Town has been where most of the action has been.  Or, perhaps I should say, clean waves.  A few days in the Bay and a few up the north coast, but for the most part, we have seen little of the full days of calm wind.  For those who can find some time in the mornings, there have been more options.  But then you need to prepare for the cold.  It is days like these that the water around here actually feels warm.  But if you are like most, and prefer an afternoon or evening session, you probably have been surfing with the crowds.  Could be worse.  It could be completely flat.



It may not have been epic, but it was fun for a few weeks.

I just kind of like this one.  Not sure why.

The back of the wave is sometimes the best part.

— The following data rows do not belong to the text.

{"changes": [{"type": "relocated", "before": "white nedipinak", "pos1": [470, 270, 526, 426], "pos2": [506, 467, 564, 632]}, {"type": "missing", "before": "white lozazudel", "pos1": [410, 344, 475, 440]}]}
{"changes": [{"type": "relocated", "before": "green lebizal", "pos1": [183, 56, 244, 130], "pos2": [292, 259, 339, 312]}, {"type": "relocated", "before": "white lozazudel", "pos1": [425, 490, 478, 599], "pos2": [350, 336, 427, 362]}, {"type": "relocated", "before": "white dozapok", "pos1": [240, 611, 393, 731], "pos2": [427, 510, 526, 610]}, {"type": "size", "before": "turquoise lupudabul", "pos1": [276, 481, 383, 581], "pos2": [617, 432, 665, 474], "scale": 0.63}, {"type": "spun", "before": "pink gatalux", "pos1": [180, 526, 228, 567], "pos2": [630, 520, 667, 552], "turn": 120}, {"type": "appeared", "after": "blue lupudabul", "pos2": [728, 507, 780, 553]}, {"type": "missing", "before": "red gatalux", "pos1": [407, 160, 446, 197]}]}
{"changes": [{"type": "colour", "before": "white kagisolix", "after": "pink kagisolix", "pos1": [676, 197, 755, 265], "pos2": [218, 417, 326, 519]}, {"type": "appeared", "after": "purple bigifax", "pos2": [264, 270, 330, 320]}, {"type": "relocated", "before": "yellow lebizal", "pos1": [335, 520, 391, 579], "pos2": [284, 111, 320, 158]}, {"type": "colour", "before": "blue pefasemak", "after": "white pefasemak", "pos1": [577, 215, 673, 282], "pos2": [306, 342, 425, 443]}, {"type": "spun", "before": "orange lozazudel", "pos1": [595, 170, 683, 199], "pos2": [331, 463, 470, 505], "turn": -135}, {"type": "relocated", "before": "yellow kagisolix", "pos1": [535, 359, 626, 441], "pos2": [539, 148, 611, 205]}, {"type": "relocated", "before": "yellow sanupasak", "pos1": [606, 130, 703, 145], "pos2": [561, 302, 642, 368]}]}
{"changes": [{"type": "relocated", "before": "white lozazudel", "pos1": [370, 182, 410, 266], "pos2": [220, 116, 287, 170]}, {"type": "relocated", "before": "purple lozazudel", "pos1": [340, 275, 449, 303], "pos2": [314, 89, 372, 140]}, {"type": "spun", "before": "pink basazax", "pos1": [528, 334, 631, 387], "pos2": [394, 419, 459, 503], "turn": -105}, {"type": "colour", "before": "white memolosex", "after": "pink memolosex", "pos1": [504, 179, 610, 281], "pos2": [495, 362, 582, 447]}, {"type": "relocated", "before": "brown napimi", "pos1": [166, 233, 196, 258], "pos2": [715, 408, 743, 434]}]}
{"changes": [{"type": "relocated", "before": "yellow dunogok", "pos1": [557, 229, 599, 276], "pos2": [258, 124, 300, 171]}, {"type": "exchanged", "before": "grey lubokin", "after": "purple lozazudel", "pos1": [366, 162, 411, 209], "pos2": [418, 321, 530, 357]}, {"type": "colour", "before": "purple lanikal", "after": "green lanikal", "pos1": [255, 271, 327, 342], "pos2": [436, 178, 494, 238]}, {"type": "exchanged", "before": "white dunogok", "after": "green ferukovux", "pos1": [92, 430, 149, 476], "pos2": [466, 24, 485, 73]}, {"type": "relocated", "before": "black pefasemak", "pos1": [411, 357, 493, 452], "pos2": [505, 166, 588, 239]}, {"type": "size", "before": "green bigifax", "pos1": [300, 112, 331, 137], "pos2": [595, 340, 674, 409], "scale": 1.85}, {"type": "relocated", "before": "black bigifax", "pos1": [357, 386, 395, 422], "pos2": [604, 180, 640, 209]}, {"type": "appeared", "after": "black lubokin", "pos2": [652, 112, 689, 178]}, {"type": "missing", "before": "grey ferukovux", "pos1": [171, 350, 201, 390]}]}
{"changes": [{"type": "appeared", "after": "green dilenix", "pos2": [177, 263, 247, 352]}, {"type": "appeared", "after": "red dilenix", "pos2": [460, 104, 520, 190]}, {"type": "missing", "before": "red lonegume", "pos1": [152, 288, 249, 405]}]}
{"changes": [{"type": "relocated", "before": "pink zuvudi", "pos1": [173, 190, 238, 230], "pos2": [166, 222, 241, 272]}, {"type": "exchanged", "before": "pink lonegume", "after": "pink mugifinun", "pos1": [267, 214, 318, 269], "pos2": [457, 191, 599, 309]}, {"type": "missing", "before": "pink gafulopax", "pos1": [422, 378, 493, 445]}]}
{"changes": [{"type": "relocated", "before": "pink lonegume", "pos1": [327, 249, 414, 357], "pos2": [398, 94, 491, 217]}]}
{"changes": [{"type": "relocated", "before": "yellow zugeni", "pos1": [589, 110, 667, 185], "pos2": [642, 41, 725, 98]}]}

Just enough juice for things to be fun.

And to lay an edge into it.


Dropping in.



After this next swell, it looks like things are ready to take a break for a while.  The North Pacific is clamping up for a while.  Or at least that is how things look.  It is not much better for the snow, so make the most of what you can.  Or you may want to pull out the longboard, as by next Tuesday, things are looking pretty weak out there. Of course, as we move into winter, we should see improvement in wave quality and count.  So it is just a matter of waiting.  Think back to last January.  70F, no winds and 12-18 foot days.  Yum.


With the right amount of foam, it is always fun.


And glassy is always good.

Digging in.

Just inches away for the goods.
Trying to tag in.

So don't despair.  Get out there this weekend.  Expect long long waits.  Almost like a summer south swell.  And then get some work done.  Because when winter comes into swing, the swells will start to really fill in.  And then things will go from fun, to epic.